OMEGA Theory

OMEGA is a conformation generator for molecules. OMEGA is composed of two main components; model building of molecular fragments and torsion driving. Model generation may be bypassed by importing fragment structures from external sources ([Hawkins-2010], [Stahl-2001], [Stahl-2002]).

OMEGA builds initial models of structures by assembling fragment templates along sigma bonds. Input molecules’ graphs are fragmented at exocyclic sigma, and carbon to heteroatom acyclic (but not exocyclic) sigma bonds. Conformations for the fragments are either retrieved from pregenerated libraries built with makefraglib, or constructed on-the-fly using the same distance constraints followed by geometry optimization protocol that makefraglib uses. Molecule assembly is accomplished by simple vector alignment since all inter-fragment joints are along sigma bonds.

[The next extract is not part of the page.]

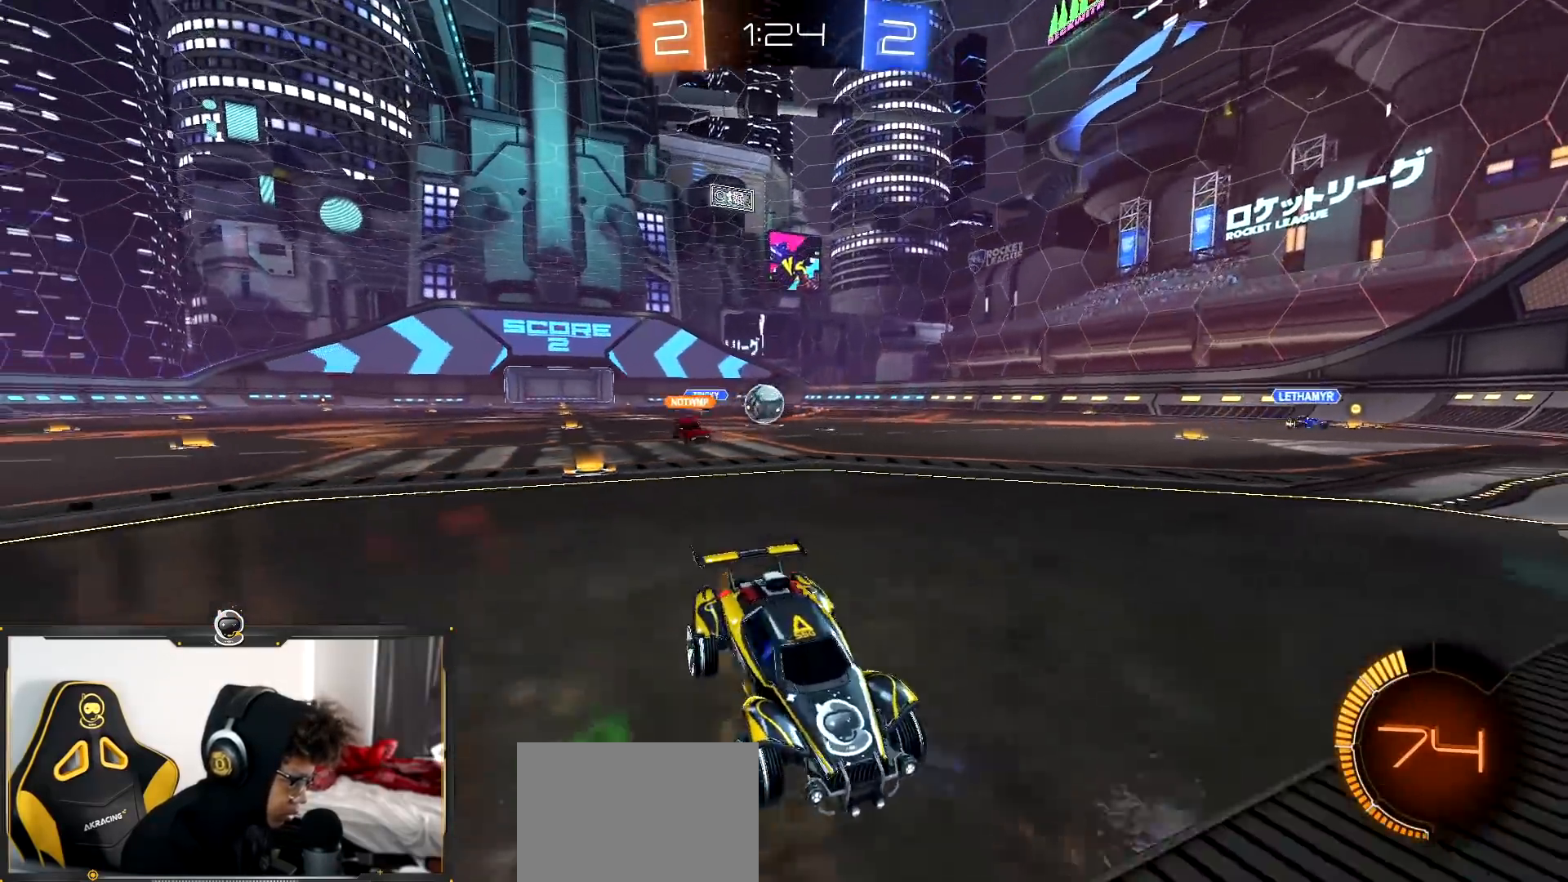
{"dt_ms": 500, "buttons": ["R2"], "left_stick": "left", "right_stick": "center", "events": [[417, "R2", "down"], [434, "L2", "up"], [434, "left_stick", "left"]]}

Once an initial model of a structure is constructed, or given as input, OMEGA generates additional models by enumerating ring conformations and invertible nitrogen atoms. Ring conformations are taken from the same fragment library used to build an initial model. OMEGA detaches all exocyclic substituents from a ring system, aligns and attaches them relative to the new ring conformation. OMEGA attempts to generate every possible combination of ring conformations possible for a given structure.

The next step in model generation is to detect and enumerate invertible nitrogens. Nitrogens that have pyramidal geometry, no stereochemistry specified, no more than one hydrogen, are three valent, and have no more than three ring bonds are considered by OMEGA to be invertible. Invertible in this context simply means that at room temperature a pyramidal nitrogen is likely to be able to rapidly (on an NMR timescale) interconvert between two puckered forms. All multiconformer ring models are further expanded by enumerating all possible nitrogen puckers. The resulting model set is the starting point for conformer search by torsion driving.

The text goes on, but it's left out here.